FAQs

1. How does the custom vaccine process work?

A: It starts with the veterinarian sending samples from animals with clinical signs of disease to our diagnostic lab for isolation of the disease-causing strain(s). Once we have the isolate we will work with you to formulate a vaccine that best suits your herds or clients. We can create a multi-valent product with concentrated antigens, and precisely select the strains that we want to include in the vaccine.

2. How long does it typically take to make a vaccine or bacterin?

A: The timeframe from outbreak to vaccination can vary depending on the organism, but a typical time from isolation to shipment is approximately 2 months.

3. How long can I use the same isolate?

A: The USDA requires that isolates expire after 15 months from the time of isolation or 12 months from the time it is first used to make a product. An isolate extension request can be made to provide up to 2 years of use for that particular isolate. Cambridge Technologies will assist you in managing your isolates.

4. How do I send my isolates to you?

A: The easiest way is to fill out a diagnostic submission for from our website. They can be found on the forms tab at the top. We will provide you with a free shipper box and swabs for your samples. You can also work directly with an account manager by calling 877.298.1321 or emailing info@cambridgetechnologies.com

5. Are autogenous vaccines subject to the same regulations as commercially available vaccines?

A: 9CFR113.113 goes through all the requirements for getting a facility licensed and producing autogenous vaccines. There are a lot of similarities between autogenous vaccines and commercial vaccines in that area. You have to have an approved facility that meets air handling, cleanliness, employee flow, and other requirements that is no different than for a commercial vaccine. Outlines of production have to be filed for how you manufacture a given organism. Standard operating procedures, types of media, growth requirements, and a range of other things have to meet government requirements. On cell culture for growing viruses, you have to do adventitious agent testing to ensure there are no bacteria or virus in the cell culture, as well as karyology to make sure there are no genetic changes as you move out. The main difference is you cannot do efficacy studies or claim it is efficacious.

6. Which swine diseases can be better prevented using an autogenous vaccine in place of a commercial vaccine?

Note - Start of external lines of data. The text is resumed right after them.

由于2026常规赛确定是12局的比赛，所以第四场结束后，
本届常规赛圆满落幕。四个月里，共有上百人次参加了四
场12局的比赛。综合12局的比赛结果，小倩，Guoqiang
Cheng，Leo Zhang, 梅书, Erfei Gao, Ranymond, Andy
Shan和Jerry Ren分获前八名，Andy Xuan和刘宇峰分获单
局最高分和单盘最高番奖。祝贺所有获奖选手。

A: Those diseases where there is no commercially available vaccine, and those viruses and bacteria where there is antigenic variation that might be different from what is in a commercial vaccine. SIV & PRRS for example; streptococcus suis has 35 different serotypes. Parisuis, erysipelas and others.

7. Because you cannot do efficacy studies on autogenous vaccines, what other steps does the company take to ensure product safety?

A: We perform safety tests in the same way it is done for commercial vaccines. Every serial has to go into a lab animal model. In addition to that we work very closely with the veterinarian. Autogenous vaccines require the involvement of a veterinarian or another expert in the field to administer. We think the role of the vet is critical and we work closely with them in formulating the vaccines and looking at clinical responses to make sure the vaccine is doing what we want it to do.

8. Have the advancements in PCR and whole-genome sequencing like next-gen sequencing allowed you to create a more precise autogenous vaccine?

A: Absolutely, in a diagnostic case it’s not unusual to get more than one bacteria of the same genospecies or the same with a virus. The newer technology helps us look at those organisms more carefully and decide which ones are included in a vaccine. We can look at antigenic differences in the organisms, and specific genes that are important parts of pathogenic mechanisms.